Acórdão Nº 5006795-90.2021.8.24.0022 do Primeira Câmara de Direito Comercial, 15-09-2022

Número do processo5006795-90.2021.8.24.0022
Data15 Setembro 2022
Tribunal de OrigemTribunal de Justiça de Santa Catarina
ÓrgãoPrimeira Câmara de Direito Comercial
Classe processualApelação
Tipo de documentoAcórdão
Apelação Nº 5006795-90.2021.8.24.0022/SC

RELATOR: Desembargador LUIZ ZANELATO

APELANTE: BERNARDETE DE SOUZA (AUTOR) APELANTE: BANCO BMG S.A (RÉU) APELADO: OS MESMOS

RELATÓRIO

Bernardete de Souza e Banco Bmg S/A interpuseram recursos de apelação cível da sentença proferida pelo juízo da 1ª Vara Cível da Comarca de Curitibanos, que julgou procedentes os pedidos formulados pela autora na "ação declaratória de nulidade de contrato de cartão de crédito consignado cumulada com repetição de indébito e indenização por danos morais", nos seguintes termos (evento 20, autos do 1º grau):

Bernardete de Souza qualificada, ajuizou AÇÃO ANULATÓRIA DE CONTRATO DE CARTÃO DE CRÉDITO COM RESERVA DE MARGEM CONSIGNÁVEL, CUMULADA COM OBRIGAÇÃO DE FAZER, RESTITUIÇÃO DE VALORES E COMPENSAÇÃO POR DANOS MORAIS contra Banco BMG S.A. também qualificado, ao argumento de que percebe benefício previdenciário de aposentadoria por invalidez, NB: 616.581.758-4 e, nesta condição realizou contrato de empréstimo consignado junto ao Réu.
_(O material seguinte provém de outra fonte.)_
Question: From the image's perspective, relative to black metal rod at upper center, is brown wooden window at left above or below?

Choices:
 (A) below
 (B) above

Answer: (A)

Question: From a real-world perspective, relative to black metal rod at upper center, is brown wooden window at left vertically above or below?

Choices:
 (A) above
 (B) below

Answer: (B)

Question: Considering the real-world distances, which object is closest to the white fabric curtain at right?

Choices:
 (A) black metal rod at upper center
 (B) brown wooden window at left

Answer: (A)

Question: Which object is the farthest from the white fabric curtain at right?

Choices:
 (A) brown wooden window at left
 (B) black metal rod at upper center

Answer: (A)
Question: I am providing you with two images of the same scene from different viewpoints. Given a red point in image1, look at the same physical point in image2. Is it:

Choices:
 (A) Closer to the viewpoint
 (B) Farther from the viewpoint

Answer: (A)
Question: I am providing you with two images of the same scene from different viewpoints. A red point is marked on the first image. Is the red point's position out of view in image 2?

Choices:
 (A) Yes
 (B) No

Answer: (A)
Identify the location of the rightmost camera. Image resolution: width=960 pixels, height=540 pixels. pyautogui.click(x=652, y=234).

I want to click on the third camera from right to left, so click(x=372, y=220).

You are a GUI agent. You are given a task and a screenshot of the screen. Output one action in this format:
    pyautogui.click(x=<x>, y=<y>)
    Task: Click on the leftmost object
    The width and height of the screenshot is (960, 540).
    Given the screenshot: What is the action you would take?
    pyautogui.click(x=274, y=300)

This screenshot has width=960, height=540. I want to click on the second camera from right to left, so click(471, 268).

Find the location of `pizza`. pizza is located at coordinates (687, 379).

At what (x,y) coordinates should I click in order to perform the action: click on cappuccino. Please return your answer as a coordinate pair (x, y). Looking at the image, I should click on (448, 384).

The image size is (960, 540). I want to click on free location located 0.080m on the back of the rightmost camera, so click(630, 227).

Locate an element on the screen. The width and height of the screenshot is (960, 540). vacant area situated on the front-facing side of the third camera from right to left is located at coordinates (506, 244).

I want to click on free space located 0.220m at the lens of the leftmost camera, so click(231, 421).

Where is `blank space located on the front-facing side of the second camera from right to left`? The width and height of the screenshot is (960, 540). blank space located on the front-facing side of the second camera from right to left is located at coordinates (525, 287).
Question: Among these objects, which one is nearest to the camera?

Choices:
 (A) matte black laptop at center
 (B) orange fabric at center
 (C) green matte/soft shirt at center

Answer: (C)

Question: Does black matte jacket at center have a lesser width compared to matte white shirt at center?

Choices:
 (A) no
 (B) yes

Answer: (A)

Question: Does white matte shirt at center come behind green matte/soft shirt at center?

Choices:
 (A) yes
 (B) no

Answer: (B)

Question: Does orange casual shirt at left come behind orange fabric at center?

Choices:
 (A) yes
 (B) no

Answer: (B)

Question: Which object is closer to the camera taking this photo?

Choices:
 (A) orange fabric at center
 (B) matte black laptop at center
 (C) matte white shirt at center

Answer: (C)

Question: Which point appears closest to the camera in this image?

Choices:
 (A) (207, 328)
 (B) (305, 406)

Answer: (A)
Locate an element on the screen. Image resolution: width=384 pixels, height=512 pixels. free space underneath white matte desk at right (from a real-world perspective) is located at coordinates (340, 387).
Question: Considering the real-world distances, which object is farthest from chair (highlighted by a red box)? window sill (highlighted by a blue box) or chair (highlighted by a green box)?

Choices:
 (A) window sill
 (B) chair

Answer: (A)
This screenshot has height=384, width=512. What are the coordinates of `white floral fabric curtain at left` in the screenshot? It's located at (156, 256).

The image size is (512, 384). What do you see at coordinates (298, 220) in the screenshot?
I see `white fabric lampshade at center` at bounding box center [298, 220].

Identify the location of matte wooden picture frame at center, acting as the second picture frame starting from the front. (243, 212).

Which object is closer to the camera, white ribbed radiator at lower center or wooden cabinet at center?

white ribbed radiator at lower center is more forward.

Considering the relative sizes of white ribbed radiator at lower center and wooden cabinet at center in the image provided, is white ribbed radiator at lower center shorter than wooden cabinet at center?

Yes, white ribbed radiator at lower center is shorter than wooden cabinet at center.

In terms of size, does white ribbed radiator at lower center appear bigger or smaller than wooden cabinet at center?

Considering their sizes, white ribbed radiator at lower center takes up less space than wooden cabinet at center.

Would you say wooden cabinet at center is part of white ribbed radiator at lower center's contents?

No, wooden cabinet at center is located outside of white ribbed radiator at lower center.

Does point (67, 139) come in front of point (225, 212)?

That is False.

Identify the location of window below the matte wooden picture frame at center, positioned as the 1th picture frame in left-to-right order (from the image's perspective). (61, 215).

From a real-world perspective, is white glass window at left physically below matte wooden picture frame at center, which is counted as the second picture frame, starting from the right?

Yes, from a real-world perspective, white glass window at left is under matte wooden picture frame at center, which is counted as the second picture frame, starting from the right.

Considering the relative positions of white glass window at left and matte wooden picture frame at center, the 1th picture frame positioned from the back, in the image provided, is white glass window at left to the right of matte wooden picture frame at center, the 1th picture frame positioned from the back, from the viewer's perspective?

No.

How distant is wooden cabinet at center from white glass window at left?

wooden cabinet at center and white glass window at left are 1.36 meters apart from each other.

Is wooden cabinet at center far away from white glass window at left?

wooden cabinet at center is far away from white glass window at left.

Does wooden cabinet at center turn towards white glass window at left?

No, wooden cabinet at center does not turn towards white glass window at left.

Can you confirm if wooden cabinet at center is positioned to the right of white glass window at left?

Entretanto, informa que foi surpreendida com o desconto de Reserva de Margem Consignável de Cartão de Crédito - RMC, dedução muito diferente do mútuo almejado. Afirma que nunca recebeu o cartão de crédito, tão pouco utilizou-se dele para algo, e mesmo assim estão ocorrendo descontos em seu benefício. Esclarece que os serviços em momento algum foram solicitados ou, contratados, já que apenas requereu e autorizou empréstimo consignado e não via cartão de crédito. Aduz que a modalidade de empréstimo via cartão, na prática, é impagável, pois, ao realizar a reserva da margem de 5% e efetuar o desconto do valor mínimo diretamente nos proventos da parte autora, debita-se mensalmente apenas os juros e encargos de refinanciamento do valor total da dívida. Postula a tutela de urgência. Apresenta sua fundamentação jurídica e demais argumentos a seu favor. Junta documentos. Pede a procedência.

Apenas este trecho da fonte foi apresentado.